[Selected text]:
Segment Open

New ground is being broken as often as every three months in some industries. How does an individual go out to sell, for example, a new computer line when he knows that in three months, or even one month, his company will already have made that computer totally obsolete? How can a scientist be certain that the new molecular structure he or she invented and is helping to promote does not, in fact, have some spin-off potential that could be deadly? Do we take the time to check through the risks? Do we objectively and openly evaluate all the risks versus the benefits? And if we do make the evaluations and we find that there are, in fact, major--maybe even deadly--risks involved, do we report them to the public?

Just three steps to get you started

When I was studying business, there was no course in our MBA program dealing with business ethics. Today, there are no schools that can afford not to have such a course on their agenda. Unfortunately, many of our modern students come to school less equipped to understand the notion of business ethics than those of us who entered school 20 or 30 years ago.

The fundamentals of establishing a basis for good business ethics are simple. First, state in a clear, concise, and precise way what you believe. Businesses, as collections of people, can "believe" things. We do in our company. Nearly 10 years ago, we at LOF wrote a business philosophy. That statement discusses our mission, our charter, our fundamental objective, and our beliefs. It says, and I quote, "We believe..." and then it goes on to say just how we expect to implement those beliefs.

One of the items states that, "We must conduct all of our business affairs to the highest level of legal and ethical standards." Now that's not soft, or warm, or fuzzy. Rather, it is a very clear, very precise statement of beliefs. When you are faced with a very fuzzy, gray situation and you wonder what you should do, if you look at a statement of philosophy like the one LOF has adopted, the answer will be easy.

Segment Closed

[Records]:
Segment Open

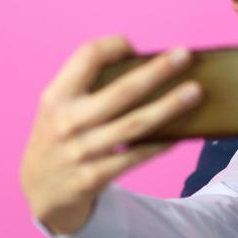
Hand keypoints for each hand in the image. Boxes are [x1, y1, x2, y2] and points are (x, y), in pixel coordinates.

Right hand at [20, 36, 201, 234]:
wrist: (41, 191)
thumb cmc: (60, 138)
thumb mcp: (58, 109)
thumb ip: (87, 88)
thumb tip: (144, 68)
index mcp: (56, 96)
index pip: (86, 57)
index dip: (113, 45)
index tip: (133, 45)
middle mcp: (67, 121)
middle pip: (122, 90)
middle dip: (158, 71)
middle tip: (184, 55)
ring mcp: (82, 151)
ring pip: (135, 124)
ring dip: (169, 106)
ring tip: (195, 92)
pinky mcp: (95, 177)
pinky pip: (137, 156)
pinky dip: (160, 143)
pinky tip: (182, 133)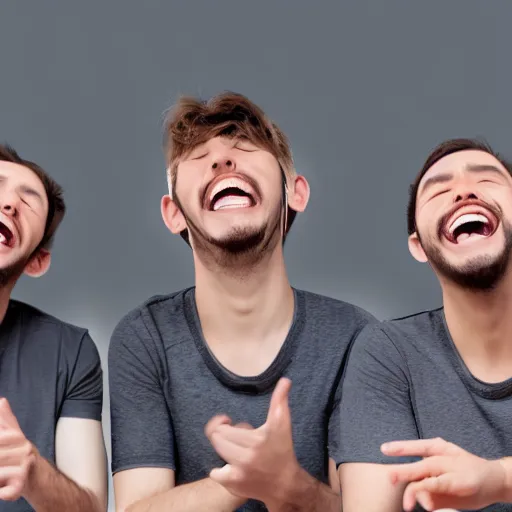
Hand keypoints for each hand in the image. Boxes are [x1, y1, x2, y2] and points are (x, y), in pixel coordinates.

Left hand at [0, 398, 35, 500]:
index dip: (0, 443)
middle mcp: (24, 451)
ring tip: (2, 473)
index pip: (2, 439)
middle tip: (1, 459)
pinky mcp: (21, 486)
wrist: (39, 476)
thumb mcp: (14, 436)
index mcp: (18, 440)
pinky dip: (3, 492)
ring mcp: (25, 468)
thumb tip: (2, 400)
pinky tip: (3, 489)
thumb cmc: (20, 455)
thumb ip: (6, 420)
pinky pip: (7, 492)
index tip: (0, 449)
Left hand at [205, 378, 299, 506]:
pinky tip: (234, 465)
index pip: (222, 429)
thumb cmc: (283, 450)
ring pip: (216, 456)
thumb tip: (285, 380)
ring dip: (223, 451)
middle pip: (217, 441)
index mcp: (255, 441)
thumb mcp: (282, 423)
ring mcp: (238, 475)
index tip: (228, 421)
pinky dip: (221, 469)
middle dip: (223, 435)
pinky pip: (216, 474)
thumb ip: (280, 400)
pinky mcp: (234, 487)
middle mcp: (245, 459)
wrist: (285, 484)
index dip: (223, 423)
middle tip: (234, 436)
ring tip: (236, 451)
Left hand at [381, 437, 506, 510]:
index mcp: (440, 449)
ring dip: (416, 489)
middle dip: (404, 472)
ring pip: (429, 480)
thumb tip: (417, 496)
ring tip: (409, 500)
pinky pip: (438, 491)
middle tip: (389, 477)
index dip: (401, 447)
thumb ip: (430, 477)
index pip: (419, 446)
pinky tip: (426, 500)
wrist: (496, 480)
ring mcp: (454, 473)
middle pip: (422, 465)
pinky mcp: (460, 486)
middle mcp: (446, 458)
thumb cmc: (466, 472)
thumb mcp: (446, 466)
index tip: (383, 449)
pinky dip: (429, 494)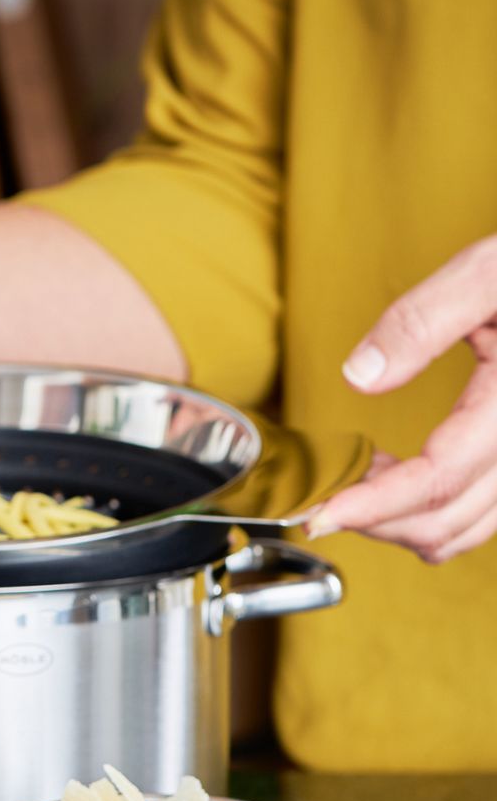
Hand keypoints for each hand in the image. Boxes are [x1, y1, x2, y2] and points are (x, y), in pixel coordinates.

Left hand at [307, 235, 496, 562]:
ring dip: (402, 523)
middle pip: (447, 520)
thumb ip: (423, 320)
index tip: (320, 513)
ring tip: (354, 484)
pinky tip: (396, 476)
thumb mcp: (490, 272)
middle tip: (322, 497)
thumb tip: (360, 375)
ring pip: (465, 528)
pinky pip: (484, 512)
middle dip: (376, 522)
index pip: (439, 480)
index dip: (374, 506)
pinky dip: (433, 512)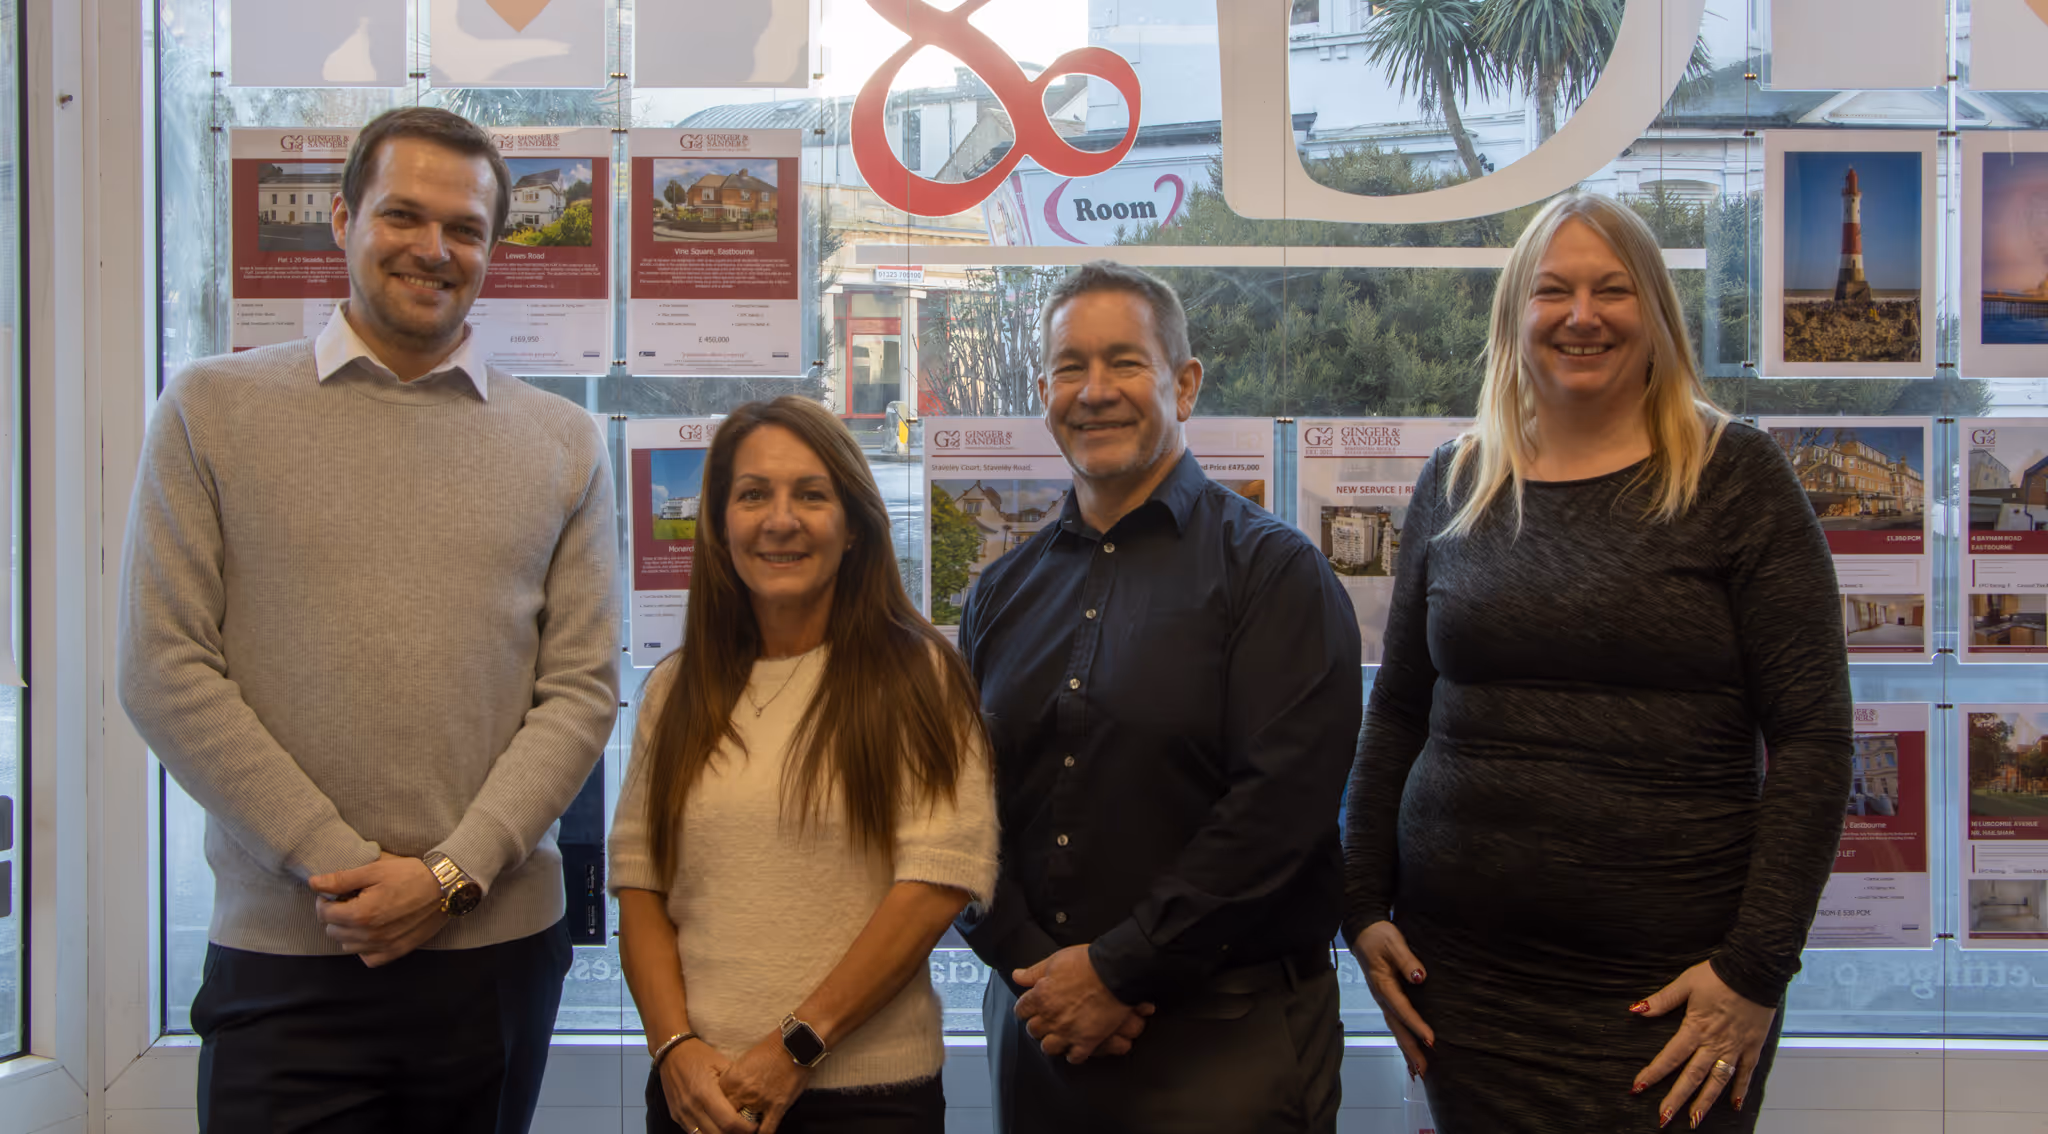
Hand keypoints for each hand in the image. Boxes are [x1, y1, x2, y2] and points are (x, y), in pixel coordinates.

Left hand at [308, 852, 446, 966]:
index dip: (325, 900)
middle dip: (335, 915)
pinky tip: (372, 931)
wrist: (446, 887)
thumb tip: (315, 883)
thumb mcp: (375, 869)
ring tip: (361, 914)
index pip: (324, 913)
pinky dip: (364, 948)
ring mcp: (383, 946)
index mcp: (361, 913)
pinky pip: (368, 958)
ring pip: (347, 947)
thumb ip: (342, 879)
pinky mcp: (396, 951)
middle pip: (332, 931)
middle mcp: (369, 935)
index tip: (336, 892)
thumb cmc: (411, 874)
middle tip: (350, 900)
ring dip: (347, 932)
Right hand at [657, 1039, 751, 1133]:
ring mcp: (682, 1114)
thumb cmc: (698, 1055)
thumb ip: (734, 1083)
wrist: (671, 1052)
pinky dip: (707, 1132)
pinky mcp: (676, 1116)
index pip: (728, 1121)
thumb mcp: (720, 1063)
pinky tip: (717, 1127)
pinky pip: (693, 1133)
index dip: (744, 1128)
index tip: (754, 1127)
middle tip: (746, 1130)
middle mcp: (692, 1107)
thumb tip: (751, 1098)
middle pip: (717, 1133)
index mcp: (705, 1092)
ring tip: (732, 1130)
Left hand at [717, 1032, 813, 1132]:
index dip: (718, 1108)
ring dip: (744, 1129)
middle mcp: (742, 1092)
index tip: (720, 1112)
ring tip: (745, 1130)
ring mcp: (759, 1101)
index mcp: (731, 1079)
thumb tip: (730, 1091)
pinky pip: (766, 1130)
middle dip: (728, 1121)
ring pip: (744, 1127)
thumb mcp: (745, 1060)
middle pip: (727, 1116)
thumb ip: (735, 1078)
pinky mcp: (777, 1107)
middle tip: (732, 1122)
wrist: (794, 1044)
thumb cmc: (772, 1048)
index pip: (716, 1102)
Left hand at [1012, 945, 1154, 1064]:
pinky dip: (1074, 1054)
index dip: (1026, 1009)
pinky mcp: (1087, 1041)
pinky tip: (1077, 1047)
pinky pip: (1074, 1057)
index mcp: (1041, 996)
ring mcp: (1068, 1031)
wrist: (1116, 972)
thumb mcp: (1056, 961)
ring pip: (1049, 1047)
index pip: (1021, 1011)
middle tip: (1047, 1021)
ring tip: (1060, 1036)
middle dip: (1038, 1026)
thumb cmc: (1087, 963)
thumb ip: (1034, 972)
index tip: (1033, 1008)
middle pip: (1034, 1030)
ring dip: (1053, 1042)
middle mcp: (1051, 1017)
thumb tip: (1017, 976)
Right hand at [1350, 920, 1434, 1079]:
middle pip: (1397, 1028)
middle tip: (1424, 1069)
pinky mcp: (1387, 1000)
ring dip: (1407, 1051)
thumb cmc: (1379, 936)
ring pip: (1396, 1030)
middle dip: (1410, 1049)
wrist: (1364, 932)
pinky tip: (1410, 1054)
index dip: (1417, 1025)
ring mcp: (1383, 1001)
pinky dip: (1403, 1041)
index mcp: (1384, 985)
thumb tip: (1419, 977)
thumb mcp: (1394, 942)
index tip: (1431, 1040)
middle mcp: (1382, 997)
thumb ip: (1407, 960)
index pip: (1402, 1009)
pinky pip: (1395, 1024)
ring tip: (1418, 1071)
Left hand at [1631, 960, 1777, 1127]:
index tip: (1638, 1087)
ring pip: (1717, 1081)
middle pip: (1692, 1076)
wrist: (1754, 970)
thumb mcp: (1685, 983)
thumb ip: (1662, 1000)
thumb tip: (1637, 1010)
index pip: (1670, 1056)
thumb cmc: (1719, 974)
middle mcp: (1714, 1043)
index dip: (1653, 1073)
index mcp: (1695, 1028)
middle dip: (1677, 1099)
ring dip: (1705, 1101)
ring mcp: (1735, 1047)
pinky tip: (1734, 1106)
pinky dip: (1740, 1090)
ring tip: (1694, 1120)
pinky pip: (1746, 1073)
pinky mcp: (1752, 1046)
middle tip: (1664, 1118)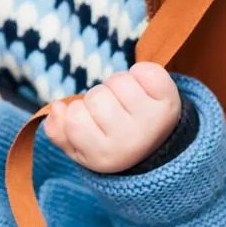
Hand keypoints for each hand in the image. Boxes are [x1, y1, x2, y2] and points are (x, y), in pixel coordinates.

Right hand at [42, 61, 180, 173]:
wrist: (155, 145)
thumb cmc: (110, 140)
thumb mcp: (79, 147)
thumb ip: (58, 132)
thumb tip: (57, 108)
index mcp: (104, 155)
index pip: (75, 118)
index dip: (78, 112)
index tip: (90, 121)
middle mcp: (130, 140)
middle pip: (95, 96)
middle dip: (97, 98)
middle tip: (110, 111)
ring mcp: (152, 119)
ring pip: (118, 81)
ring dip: (117, 85)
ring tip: (125, 101)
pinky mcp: (168, 100)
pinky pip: (145, 71)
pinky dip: (141, 73)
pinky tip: (142, 89)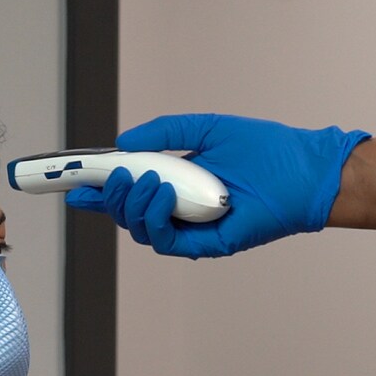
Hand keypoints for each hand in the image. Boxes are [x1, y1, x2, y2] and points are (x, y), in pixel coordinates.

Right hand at [65, 114, 369, 257]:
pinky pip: (164, 241)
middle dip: (109, 197)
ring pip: (138, 230)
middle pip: (126, 215)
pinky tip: (161, 192)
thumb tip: (123, 143)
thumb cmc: (263, 150)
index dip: (98, 192)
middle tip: (112, 174)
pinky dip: (154, 217)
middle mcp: (179, 212)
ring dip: (131, 205)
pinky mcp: (205, 245)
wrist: (302, 170)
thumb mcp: (204, 130)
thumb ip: (163, 135)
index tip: (73, 183)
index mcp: (176, 187)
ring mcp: (190, 230)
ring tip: (145, 178)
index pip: (128, 195)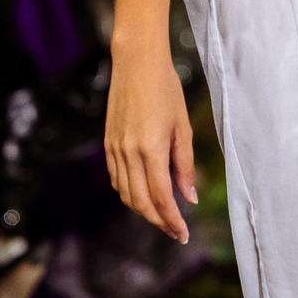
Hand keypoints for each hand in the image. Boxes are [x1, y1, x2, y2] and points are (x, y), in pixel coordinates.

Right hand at [104, 42, 196, 242]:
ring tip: (162, 216)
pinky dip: (128, 194)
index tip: (183, 234)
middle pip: (141, 202)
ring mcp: (115, 148)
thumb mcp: (183, 127)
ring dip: (144, 211)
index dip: (172, 220)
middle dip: (159, 221)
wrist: (136, 63)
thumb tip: (189, 197)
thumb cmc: (166, 90)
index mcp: (151, 149)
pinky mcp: (108, 143)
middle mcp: (129, 153)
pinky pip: (116, 179)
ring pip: (126, 194)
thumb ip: (185, 165)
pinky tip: (143, 196)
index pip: (161, 198)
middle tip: (176, 231)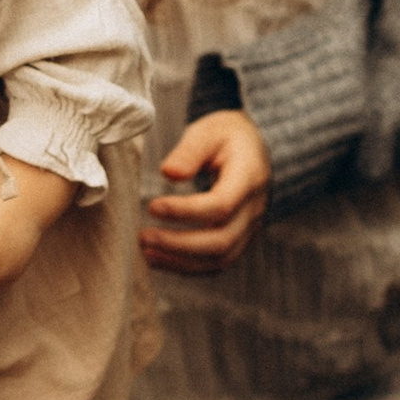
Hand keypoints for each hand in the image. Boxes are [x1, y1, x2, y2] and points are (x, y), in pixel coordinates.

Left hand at [142, 109, 270, 271]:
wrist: (255, 149)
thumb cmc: (228, 137)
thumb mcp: (208, 132)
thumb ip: (189, 151)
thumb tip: (168, 173)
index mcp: (249, 178)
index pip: (220, 205)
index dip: (185, 212)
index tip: (152, 206)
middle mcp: (253, 209)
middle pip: (221, 241)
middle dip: (179, 245)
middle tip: (144, 237)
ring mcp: (248, 228)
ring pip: (219, 259)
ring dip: (180, 261)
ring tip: (146, 252)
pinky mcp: (238, 239)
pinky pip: (216, 263)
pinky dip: (187, 267)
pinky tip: (160, 258)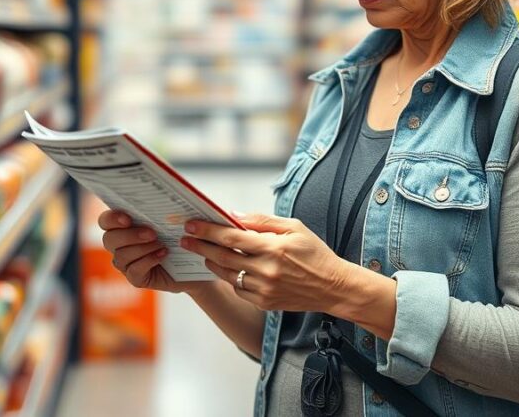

Segment Closed

[Required tasks]:
- 1) In the business ethics text, how long ago did the people at LOF write their business philosophy?
- 2) From the business ethics text, print the passage starting with "When I was studying" and going on through "implement those beliefs.".

[Problem solutions]:
- 1) Nearly 10 years ago.

- 2)
When I was studying business, there was no course in our MBA program dealing with business ethics. Today, there are no schools that can afford not to have such a course on their agenda. Unfortunately, many of our modern students come to school less equipped to understand the notion of business ethics than those of us who entered school 20 or 30 years ago.

The fundamentals of establishing a basis for good business ethics are simple. First, state in a clear, concise, and precise way what you believe. Businesses, as collections of people, can "believe" things. We do in our company. Nearly 10 years ago, we at LOF wrote a business philosophy. That statement discusses our mission, our charter, our fundamental objective, and our beliefs. It says, and I quote, "We believe..." and then it goes on to say just how we expect to implement those beliefs.